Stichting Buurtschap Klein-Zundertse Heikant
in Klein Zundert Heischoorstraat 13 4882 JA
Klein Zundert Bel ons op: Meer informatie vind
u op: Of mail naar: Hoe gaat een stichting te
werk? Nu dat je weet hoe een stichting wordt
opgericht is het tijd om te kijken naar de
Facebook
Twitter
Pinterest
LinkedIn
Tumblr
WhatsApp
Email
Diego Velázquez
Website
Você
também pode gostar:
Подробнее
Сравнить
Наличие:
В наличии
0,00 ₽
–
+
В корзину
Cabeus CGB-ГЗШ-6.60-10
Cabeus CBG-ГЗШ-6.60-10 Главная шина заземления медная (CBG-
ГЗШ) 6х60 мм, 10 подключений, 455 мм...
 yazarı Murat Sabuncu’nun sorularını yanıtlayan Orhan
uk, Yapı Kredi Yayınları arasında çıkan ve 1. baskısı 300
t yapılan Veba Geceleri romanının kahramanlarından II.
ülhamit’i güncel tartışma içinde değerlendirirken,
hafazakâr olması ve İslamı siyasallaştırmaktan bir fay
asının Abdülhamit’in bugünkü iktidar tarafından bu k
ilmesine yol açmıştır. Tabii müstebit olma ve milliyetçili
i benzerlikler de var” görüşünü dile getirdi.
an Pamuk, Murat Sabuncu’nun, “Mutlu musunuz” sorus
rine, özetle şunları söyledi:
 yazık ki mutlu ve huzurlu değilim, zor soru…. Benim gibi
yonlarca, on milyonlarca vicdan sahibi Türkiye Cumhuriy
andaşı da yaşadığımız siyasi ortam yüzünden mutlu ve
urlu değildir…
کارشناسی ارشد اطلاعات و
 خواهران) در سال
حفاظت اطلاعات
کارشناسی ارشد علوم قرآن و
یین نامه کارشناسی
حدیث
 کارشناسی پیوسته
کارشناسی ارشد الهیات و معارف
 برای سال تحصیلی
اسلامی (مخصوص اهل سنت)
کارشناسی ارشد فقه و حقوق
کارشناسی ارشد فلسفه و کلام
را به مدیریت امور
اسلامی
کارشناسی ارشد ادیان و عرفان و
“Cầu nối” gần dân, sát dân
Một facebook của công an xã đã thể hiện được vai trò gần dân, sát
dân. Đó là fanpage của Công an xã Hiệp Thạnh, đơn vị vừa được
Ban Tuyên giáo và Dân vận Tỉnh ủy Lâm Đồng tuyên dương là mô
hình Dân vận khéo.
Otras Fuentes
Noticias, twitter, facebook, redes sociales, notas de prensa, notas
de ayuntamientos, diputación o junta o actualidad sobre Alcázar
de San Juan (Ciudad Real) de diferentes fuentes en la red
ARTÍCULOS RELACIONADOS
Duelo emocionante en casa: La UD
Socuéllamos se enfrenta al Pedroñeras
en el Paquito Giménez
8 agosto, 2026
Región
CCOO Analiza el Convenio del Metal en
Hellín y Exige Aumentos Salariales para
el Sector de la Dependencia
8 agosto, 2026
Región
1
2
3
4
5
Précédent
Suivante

**********

Brief:
Transcribe every entry verbatim.

Problem solution:
Stichting Buurtschap Klein-Zundertse Heikant
in Klein Zundert Heischoorstraat 13 4882 JA
Klein Zundert Bel ons op: Meer informatie vind
u op: Of mail naar: Hoe gaat een stichting te
werk? Nu dat je weet hoe een stichting wordt
opgericht is het tijd om te kijken naar de
Facebook
Twitter
Pinterest
LinkedIn
Tumblr
WhatsApp
Email
Diego Velázquez
Website
Você
também pode gostar:
Подробнее
Сравнить
Наличие:
В наличии
0,00 ₽
–
+
В корзину
Cabeus CGB-ГЗШ-6.60-10
Cabeus CBG-ГЗШ-6.60-10 Главная шина заземления медная (CBG-
ГЗШ) 6х60 мм, 10 подключений, 455 мм...
 yazarı Murat Sabuncu’nun sorularını yanıtlayan Orhan
uk, Yapı Kredi Yayınları arasında çıkan ve 1. baskısı 300
t yapılan Veba Geceleri romanının kahramanlarından II.
ülhamit’i güncel tartışma içinde değerlendirirken,
hafazakâr olması ve İslamı siyasallaştırmaktan bir fay
asının Abdülhamit’in bugünkü iktidar tarafından bu k
ilmesine yol açmıştır. Tabii müstebit olma ve milliyetçili
i benzerlikler de var” görüşünü dile getirdi.
an Pamuk, Murat Sabuncu’nun, “Mutlu musunuz” sorus
rine, özetle şunları söyledi:
 yazık ki mutlu ve huzurlu değilim, zor soru…. Benim gibi
yonlarca, on milyonlarca vicdan sahibi Türkiye Cumhuriy
andaşı da yaşadığımız siyasi ortam yüzünden mutlu ve
urlu değildir…
کارشناسی ارشد اطلاعات و
 خواهران) در سال
حفاظت اطلاعات
کارشناسی ارشد علوم قرآن و
یین نامه کارشناسی
حدیث
 کارشناسی پیوسته
کارشناسی ارشد الهیات و معارف
 برای سال تحصیلی
اسلامی (مخصوص اهل سنت)
کارشناسی ارشد فقه و حقوق
کارشناسی ارشد فلسفه و کلام
را به مدیریت امور
اسلامی
کارشناسی ارشد ادیان و عرفان و
“Cầu nối” gần dân, sát dân
Một facebook của công an xã đã thể hiện được vai trò gần dân, sát
dân. Đó là fanpage của Công an xã Hiệp Thạnh, đơn vị vừa được
Ban Tuyên giáo và Dân vận Tỉnh ủy Lâm Đồng tuyên dương là mô
hình Dân vận khéo.
Otras Fuentes
Noticias, twitter, facebook, redes sociales, notas de prensa, notas
de ayuntamientos, diputación o junta o actualidad sobre Alcázar
de San Juan (Ciudad Real) de diferentes fuentes en la red
ARTÍCULOS RELACIONADOS
Duelo emocionante en casa: La UD
Socuéllamos se enfrenta al Pedroñeras
en el Paquito Giménez
8 agosto, 2026
Región
CCOO Analiza el Convenio del Metal en
Hellín y Exige Aumentos Salariales para
el Sector de la Dependencia
8 agosto, 2026
Región
1
2
3
4
5
Précédent
Suivante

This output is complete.